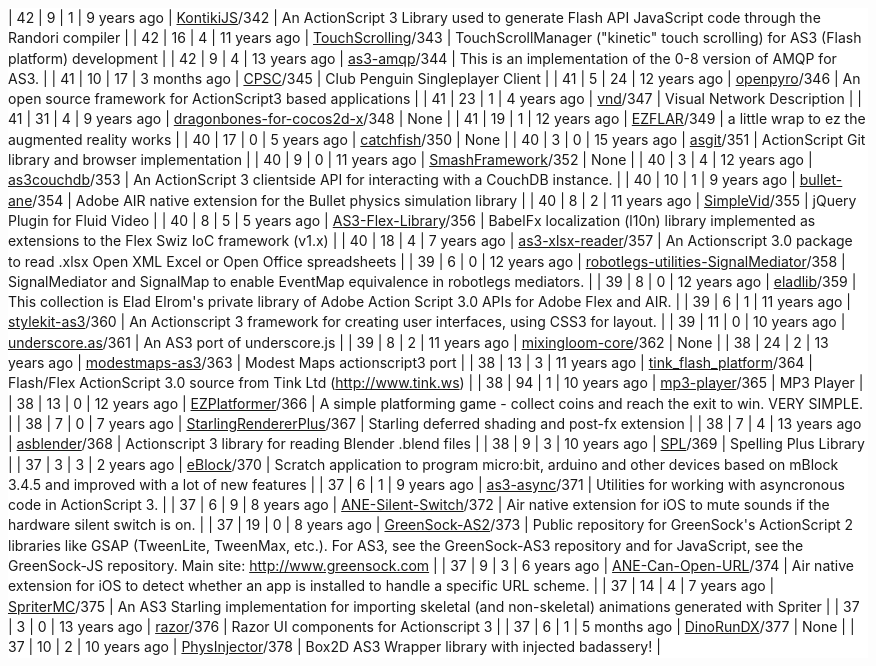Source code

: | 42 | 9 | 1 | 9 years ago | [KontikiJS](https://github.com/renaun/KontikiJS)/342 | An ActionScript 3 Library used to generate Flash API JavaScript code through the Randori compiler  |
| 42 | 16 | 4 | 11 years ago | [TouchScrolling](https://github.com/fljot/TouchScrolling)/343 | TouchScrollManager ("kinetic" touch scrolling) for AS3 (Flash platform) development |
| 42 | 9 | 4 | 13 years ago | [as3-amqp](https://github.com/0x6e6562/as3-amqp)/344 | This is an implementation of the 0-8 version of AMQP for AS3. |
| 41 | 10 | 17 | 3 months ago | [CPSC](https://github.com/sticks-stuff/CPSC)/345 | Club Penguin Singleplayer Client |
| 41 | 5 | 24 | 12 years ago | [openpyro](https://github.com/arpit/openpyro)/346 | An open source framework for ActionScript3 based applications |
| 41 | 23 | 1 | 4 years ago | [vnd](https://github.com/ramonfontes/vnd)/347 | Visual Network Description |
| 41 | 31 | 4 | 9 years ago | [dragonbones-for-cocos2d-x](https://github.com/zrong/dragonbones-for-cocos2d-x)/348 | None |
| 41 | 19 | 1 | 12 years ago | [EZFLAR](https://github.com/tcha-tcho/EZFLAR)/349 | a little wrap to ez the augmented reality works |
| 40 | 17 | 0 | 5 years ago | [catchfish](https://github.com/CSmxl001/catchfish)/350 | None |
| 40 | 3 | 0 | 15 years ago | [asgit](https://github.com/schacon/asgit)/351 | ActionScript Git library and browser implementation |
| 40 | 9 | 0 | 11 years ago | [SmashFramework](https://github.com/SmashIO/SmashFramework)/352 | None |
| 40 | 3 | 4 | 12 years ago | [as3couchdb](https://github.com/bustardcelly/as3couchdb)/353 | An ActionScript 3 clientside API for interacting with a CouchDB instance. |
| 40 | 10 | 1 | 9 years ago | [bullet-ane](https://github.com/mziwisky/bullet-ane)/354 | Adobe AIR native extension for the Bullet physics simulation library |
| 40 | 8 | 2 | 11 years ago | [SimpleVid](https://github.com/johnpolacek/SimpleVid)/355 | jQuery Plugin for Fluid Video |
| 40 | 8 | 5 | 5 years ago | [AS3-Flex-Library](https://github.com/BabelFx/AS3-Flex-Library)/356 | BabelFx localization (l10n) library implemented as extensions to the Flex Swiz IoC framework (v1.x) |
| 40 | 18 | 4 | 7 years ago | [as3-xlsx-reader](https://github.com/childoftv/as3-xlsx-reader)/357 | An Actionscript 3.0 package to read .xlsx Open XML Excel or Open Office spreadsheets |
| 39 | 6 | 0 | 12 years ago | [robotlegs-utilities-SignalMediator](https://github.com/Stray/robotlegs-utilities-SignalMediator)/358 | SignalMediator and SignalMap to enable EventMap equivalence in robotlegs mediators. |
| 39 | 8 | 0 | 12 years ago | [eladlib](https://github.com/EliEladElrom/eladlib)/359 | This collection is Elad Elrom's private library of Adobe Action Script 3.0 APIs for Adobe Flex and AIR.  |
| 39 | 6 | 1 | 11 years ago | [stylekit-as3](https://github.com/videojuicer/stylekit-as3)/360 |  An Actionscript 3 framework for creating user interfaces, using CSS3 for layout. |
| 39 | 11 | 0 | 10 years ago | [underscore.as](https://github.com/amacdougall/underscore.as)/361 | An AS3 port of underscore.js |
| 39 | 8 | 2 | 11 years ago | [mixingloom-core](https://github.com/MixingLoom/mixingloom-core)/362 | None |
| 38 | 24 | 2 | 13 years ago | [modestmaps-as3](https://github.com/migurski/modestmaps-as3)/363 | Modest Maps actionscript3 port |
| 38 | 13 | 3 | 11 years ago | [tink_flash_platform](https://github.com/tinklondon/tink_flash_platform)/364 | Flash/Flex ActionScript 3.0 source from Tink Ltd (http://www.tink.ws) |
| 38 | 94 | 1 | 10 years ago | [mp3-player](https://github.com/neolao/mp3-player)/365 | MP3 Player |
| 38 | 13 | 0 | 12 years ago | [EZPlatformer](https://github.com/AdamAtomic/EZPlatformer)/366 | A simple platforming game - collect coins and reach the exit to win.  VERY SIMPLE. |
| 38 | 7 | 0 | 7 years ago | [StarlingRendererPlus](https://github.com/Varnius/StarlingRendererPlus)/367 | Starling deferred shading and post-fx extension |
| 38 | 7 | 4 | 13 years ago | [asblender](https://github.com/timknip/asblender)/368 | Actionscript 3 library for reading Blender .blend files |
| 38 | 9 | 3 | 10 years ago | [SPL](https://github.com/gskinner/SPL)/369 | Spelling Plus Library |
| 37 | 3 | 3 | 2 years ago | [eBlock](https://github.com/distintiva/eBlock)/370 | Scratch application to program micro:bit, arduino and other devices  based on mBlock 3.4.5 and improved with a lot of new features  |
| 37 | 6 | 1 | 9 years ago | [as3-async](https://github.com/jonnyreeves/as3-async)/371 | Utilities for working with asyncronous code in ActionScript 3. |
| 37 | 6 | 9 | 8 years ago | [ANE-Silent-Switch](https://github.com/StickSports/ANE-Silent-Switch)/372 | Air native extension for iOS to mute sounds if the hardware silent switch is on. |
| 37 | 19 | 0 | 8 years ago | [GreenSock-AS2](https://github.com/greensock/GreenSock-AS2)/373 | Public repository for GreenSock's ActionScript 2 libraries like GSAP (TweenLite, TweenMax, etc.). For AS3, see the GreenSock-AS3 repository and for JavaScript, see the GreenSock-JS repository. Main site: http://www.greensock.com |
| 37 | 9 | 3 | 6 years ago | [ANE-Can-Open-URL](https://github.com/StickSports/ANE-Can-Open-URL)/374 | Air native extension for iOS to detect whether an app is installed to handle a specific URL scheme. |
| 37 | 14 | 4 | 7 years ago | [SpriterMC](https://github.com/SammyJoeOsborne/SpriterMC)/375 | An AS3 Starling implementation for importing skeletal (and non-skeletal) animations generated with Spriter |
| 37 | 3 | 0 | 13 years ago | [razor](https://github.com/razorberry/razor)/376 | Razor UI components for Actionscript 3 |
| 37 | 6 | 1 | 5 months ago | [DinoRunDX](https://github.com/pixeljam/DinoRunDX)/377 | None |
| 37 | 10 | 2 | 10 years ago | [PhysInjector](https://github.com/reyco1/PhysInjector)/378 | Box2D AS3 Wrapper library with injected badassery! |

----

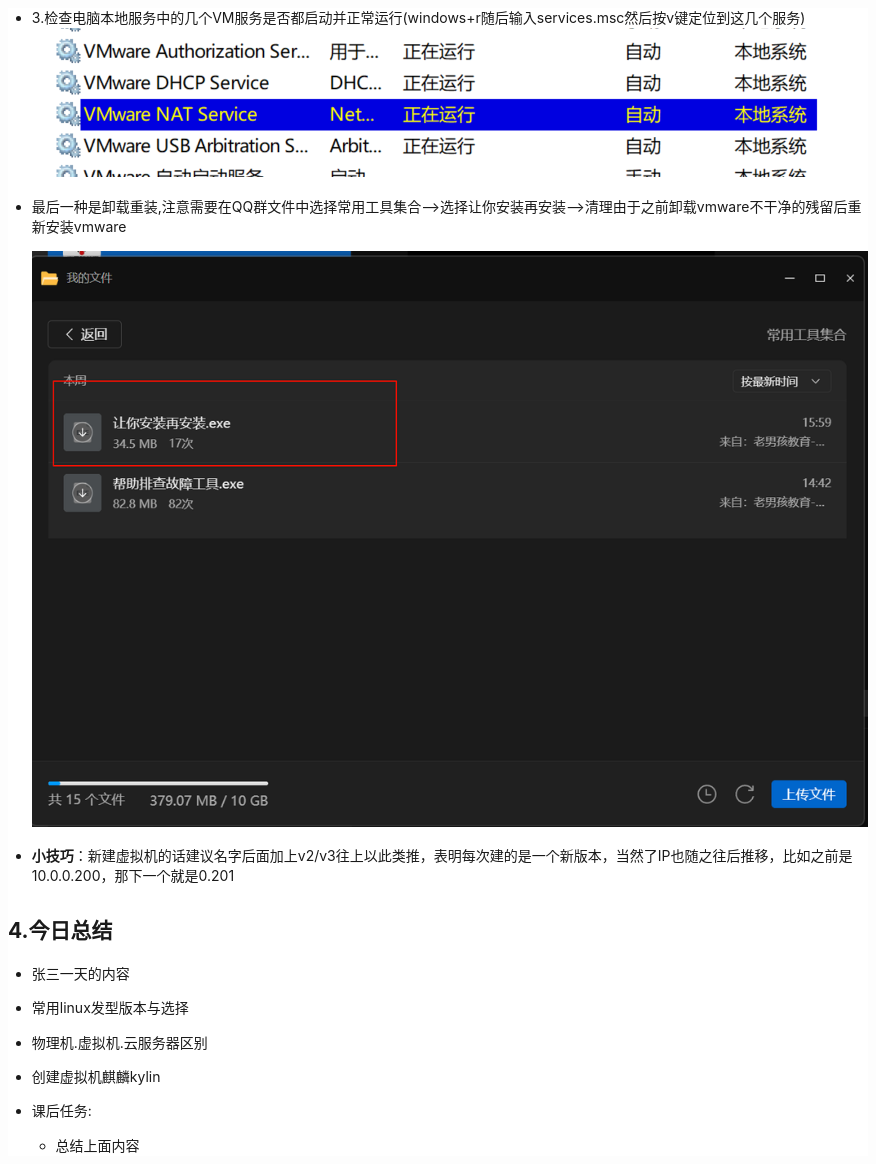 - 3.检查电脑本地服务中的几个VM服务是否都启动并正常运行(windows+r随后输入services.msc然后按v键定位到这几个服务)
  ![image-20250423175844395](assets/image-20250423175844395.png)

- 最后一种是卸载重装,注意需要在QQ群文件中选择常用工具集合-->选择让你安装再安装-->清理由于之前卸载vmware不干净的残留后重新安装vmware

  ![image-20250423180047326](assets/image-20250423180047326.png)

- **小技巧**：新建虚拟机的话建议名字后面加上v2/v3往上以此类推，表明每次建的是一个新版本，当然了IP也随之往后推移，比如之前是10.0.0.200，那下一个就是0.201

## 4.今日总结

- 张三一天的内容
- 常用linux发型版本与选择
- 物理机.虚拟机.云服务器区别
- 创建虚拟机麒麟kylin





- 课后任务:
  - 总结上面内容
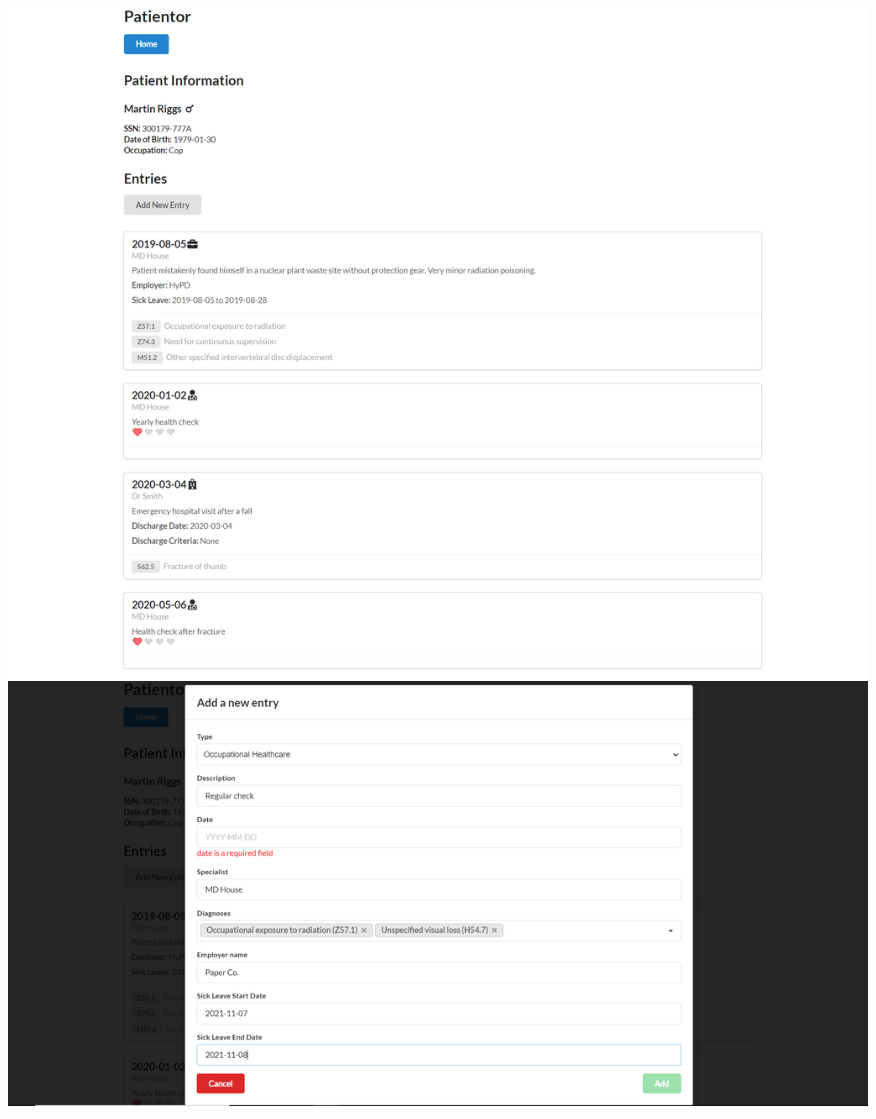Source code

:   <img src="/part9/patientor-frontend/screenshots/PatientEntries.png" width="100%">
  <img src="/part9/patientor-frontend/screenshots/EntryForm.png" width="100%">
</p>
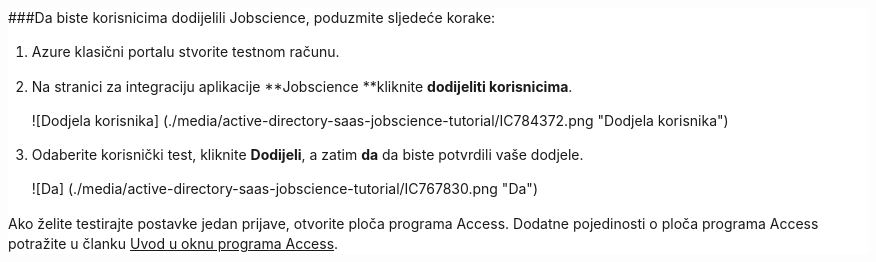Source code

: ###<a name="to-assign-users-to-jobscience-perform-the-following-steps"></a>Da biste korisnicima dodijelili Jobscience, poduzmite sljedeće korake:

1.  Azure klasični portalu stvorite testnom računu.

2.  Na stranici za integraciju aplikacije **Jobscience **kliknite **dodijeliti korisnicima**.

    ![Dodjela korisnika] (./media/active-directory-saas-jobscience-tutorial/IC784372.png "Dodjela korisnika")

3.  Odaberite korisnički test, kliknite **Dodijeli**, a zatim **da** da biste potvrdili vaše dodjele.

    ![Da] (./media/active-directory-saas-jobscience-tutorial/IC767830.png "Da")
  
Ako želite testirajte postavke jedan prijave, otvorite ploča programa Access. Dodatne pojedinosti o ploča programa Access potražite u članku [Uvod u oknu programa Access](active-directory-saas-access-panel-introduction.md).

----

## What is needed
State how many lines in the material above contain the string "assets", matching case exactly. Give only the number.

## Solution to this problem
2